An Ensemble Approach Towards Adversarial Robustness
This addresses the adversarial robustness problem for machine learning practitioners by providing an incremental improvement in balancing accuracy and robustness without adversarial training.
This paper tackles the trade-off between adversarial robustness and natural accuracy by proposing an ensemble approach that divides complex robust-classification tasks into simpler subtasks using fractal divide and aggregation techniques. The method achieves new state-of-the-art results, including 99% natural accuracy with 70% measured robustness on MNIST and 90% natural accuracy with 54.5% measured robustness on Fashion-MNIST.
It is a known phenomenon that adversarial robustness comes at a cost to natural accuracy. To improve this trade-off, this paper proposes an ensemble approach that divides a complex robust-classification task into simpler subtasks.

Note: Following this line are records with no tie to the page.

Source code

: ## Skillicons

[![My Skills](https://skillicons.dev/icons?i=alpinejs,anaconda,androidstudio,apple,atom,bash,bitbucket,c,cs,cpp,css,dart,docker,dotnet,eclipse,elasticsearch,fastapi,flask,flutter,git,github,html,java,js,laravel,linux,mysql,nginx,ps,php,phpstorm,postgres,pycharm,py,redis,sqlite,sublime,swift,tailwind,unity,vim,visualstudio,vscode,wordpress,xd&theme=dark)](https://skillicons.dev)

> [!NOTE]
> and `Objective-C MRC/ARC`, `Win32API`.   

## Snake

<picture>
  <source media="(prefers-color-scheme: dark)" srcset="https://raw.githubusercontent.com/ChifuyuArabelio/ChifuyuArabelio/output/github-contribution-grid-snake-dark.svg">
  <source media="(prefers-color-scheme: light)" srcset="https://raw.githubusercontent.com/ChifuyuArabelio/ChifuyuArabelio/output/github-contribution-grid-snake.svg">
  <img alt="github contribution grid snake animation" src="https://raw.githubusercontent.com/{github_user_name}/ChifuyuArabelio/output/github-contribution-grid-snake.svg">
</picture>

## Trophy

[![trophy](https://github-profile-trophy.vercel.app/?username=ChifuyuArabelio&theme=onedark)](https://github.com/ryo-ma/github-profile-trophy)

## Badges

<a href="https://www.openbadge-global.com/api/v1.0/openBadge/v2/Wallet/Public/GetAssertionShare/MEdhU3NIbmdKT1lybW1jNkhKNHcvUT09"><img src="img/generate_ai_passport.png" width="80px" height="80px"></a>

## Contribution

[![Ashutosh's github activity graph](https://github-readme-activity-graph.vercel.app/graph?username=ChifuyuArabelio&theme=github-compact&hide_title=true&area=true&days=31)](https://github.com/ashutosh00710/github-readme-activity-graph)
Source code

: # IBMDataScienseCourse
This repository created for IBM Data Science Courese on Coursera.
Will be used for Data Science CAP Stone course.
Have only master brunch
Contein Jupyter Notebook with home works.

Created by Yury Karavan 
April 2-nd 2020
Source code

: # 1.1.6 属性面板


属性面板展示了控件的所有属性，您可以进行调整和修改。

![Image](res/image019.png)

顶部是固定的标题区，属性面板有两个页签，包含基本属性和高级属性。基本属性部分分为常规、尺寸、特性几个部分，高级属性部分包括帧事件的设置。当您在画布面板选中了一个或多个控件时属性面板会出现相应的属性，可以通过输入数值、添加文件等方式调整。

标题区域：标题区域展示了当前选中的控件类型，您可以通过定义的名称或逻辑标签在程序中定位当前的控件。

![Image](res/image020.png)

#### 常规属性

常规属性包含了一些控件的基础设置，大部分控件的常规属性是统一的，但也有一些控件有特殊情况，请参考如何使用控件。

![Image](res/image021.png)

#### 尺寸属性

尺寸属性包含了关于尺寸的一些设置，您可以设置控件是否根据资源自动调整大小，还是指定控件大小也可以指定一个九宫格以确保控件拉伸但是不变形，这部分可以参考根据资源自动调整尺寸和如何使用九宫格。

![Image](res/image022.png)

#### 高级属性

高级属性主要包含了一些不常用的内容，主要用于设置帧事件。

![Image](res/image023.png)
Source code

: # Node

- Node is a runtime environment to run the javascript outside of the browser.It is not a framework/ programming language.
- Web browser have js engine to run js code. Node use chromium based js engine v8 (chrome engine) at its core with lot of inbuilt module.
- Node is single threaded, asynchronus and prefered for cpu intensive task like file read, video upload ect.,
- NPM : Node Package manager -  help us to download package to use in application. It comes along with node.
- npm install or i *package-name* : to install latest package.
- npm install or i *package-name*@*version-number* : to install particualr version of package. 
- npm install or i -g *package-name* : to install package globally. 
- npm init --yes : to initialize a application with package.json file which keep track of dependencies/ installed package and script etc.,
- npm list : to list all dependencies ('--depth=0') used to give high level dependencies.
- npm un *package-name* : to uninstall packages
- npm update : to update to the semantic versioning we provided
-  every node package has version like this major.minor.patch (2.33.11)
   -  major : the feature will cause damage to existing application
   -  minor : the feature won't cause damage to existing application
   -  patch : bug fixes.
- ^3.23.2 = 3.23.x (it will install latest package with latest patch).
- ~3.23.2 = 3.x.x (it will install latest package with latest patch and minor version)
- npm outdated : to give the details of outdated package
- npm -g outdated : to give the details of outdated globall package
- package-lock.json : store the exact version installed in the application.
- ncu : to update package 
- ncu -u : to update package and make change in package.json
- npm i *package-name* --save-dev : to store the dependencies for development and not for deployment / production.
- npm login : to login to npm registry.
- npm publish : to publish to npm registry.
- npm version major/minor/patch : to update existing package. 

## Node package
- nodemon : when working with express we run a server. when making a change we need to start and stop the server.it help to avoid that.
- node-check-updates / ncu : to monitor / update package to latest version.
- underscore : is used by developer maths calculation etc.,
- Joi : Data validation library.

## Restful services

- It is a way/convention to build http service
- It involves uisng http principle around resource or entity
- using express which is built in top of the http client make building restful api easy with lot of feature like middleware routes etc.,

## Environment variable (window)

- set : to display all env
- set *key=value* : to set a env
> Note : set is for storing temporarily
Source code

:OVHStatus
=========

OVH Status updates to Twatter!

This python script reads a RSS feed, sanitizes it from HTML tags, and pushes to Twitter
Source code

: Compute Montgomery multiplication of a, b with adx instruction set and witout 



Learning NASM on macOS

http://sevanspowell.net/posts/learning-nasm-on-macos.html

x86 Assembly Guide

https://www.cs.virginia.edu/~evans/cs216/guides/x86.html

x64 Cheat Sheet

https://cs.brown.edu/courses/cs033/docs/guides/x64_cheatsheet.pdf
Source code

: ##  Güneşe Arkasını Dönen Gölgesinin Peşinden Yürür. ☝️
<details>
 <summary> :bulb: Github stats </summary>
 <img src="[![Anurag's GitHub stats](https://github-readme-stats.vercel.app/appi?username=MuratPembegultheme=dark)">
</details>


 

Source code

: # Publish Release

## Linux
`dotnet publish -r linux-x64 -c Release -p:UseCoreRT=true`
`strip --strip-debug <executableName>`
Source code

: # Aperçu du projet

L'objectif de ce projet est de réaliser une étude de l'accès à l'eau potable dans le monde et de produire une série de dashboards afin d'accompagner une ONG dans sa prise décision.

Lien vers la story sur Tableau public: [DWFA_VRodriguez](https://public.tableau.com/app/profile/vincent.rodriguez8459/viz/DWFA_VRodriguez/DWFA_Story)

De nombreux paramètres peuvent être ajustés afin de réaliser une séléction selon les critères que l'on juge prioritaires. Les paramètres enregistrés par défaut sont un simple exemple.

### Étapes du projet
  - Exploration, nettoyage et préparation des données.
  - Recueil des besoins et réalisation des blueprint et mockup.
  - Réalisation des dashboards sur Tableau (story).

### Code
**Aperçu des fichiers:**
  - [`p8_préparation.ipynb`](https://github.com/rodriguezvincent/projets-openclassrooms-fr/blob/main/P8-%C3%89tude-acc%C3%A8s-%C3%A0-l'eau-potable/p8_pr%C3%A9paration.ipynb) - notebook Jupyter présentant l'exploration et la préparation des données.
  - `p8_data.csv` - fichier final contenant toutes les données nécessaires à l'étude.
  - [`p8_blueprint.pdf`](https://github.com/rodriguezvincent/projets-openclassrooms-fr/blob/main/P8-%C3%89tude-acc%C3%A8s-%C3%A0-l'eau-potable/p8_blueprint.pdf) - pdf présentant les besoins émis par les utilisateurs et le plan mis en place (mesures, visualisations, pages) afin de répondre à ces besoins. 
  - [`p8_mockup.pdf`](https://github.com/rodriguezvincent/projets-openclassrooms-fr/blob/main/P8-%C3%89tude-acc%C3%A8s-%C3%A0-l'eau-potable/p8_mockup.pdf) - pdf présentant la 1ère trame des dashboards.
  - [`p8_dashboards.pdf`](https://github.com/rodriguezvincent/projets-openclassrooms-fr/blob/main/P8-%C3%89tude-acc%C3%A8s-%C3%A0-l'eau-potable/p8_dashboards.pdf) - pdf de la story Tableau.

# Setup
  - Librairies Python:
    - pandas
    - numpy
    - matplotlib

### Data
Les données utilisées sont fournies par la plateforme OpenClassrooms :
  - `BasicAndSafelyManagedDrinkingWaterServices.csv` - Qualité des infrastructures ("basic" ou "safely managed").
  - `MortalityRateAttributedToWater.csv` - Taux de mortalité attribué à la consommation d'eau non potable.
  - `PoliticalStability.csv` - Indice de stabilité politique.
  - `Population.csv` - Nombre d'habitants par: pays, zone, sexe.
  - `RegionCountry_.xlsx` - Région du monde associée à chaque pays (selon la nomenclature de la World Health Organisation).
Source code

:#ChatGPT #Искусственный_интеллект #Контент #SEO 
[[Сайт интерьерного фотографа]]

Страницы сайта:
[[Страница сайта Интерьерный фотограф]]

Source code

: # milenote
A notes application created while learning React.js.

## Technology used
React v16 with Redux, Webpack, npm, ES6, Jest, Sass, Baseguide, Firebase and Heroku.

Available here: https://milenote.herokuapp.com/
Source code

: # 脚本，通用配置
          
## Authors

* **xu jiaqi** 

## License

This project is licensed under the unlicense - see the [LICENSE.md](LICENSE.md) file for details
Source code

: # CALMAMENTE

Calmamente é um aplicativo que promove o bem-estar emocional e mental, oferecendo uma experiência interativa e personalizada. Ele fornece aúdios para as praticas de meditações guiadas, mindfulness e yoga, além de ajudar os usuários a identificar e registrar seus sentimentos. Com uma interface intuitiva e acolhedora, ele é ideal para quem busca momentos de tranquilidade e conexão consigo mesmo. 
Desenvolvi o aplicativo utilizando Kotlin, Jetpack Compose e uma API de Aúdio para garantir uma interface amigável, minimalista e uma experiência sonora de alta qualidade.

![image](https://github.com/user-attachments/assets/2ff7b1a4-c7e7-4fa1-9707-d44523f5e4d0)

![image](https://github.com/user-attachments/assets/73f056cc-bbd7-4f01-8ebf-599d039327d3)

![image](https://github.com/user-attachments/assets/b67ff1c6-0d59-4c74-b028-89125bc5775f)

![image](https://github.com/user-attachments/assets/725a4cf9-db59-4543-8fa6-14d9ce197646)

Specifically, fractal divide derives multiple training sets from the training data, and fractal aggregation combines inference outputs from multiple classifiers that are trained on those sets. The resulting ensemble classifiers have a unique property that ensures robustness for an input if certain don't-care conditions are met. The new techniques are evaluated on MNIST and Fashion-MNIST, with no adversarial training. The MNIST classifier has 99% natural accuracy, 70% measured robustness and 36.9% provable robustness, within L2 distance of 2. The Fashion-MNIST classifier has 90% natural accuracy, 54.5% measured robustness and 28.2% provable robustness, within L2 distance of 1.5. Both results are new state of the art, and we also present new state-of-the-art binary results on challenging label-pairs.